GOAL OF THE EXERCISE:
In the lines below, look for "that". Copy each line where it appears.

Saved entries
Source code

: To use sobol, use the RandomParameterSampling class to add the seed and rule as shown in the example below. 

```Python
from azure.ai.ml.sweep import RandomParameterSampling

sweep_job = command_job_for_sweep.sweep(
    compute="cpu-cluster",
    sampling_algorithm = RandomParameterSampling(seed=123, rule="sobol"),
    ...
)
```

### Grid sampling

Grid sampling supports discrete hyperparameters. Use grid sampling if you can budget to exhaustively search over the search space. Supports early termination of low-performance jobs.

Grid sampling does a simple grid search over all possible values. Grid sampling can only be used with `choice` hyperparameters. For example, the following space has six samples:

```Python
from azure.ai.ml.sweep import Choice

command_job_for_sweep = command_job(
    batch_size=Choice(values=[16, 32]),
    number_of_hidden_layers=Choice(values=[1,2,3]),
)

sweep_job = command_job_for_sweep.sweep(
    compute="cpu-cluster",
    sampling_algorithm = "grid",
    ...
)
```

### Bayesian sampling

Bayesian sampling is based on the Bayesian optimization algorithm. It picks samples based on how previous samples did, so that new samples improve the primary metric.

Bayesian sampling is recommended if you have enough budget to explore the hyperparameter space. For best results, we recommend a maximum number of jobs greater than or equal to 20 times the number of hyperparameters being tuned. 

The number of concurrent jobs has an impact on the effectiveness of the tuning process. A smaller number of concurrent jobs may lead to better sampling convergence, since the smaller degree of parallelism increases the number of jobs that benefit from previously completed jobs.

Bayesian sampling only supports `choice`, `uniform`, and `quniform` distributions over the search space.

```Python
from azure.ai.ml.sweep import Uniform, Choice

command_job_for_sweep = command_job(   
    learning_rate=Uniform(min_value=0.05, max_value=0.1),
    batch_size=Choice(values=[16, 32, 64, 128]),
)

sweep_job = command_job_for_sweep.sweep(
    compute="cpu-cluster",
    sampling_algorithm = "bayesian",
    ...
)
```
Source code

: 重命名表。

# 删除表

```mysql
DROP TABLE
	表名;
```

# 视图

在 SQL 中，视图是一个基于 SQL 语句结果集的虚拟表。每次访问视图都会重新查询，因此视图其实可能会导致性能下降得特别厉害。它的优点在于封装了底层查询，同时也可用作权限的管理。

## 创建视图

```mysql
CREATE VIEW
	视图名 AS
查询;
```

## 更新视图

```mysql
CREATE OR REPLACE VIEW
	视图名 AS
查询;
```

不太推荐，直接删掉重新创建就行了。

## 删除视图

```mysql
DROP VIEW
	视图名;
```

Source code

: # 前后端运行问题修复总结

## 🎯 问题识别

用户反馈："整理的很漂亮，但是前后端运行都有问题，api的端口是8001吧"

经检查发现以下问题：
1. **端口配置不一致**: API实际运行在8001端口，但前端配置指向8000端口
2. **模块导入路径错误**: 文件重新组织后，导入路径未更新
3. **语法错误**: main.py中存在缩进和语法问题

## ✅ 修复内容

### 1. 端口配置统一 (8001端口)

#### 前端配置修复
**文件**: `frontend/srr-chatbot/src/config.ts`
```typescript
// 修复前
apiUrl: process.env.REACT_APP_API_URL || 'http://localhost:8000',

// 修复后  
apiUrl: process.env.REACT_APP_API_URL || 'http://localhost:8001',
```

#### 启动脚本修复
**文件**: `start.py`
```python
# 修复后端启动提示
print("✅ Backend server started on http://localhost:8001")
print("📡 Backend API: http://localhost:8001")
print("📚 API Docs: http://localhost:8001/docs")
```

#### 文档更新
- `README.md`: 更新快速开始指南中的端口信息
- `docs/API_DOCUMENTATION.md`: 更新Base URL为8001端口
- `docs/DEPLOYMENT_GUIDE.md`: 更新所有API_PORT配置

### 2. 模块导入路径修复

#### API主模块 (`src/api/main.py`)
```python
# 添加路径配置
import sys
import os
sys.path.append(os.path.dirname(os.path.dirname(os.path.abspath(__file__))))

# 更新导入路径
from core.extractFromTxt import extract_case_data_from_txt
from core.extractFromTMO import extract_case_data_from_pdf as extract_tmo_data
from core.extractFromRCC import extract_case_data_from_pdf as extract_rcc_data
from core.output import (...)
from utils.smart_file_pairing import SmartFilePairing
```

RESULT OF THIS TASK:
Bayesian sampling is based on the Bayesian optimization algorithm. It picks samples based on how previous samples did, so that new samples improve the primary metric.
The number of concurrent jobs has an impact on the effectiveness of the tuning process. A smaller number of concurrent jobs may lead to better sampling convergence, since the smaller degree of parallelism increases the number of jobs that benefit from previously completed jobs.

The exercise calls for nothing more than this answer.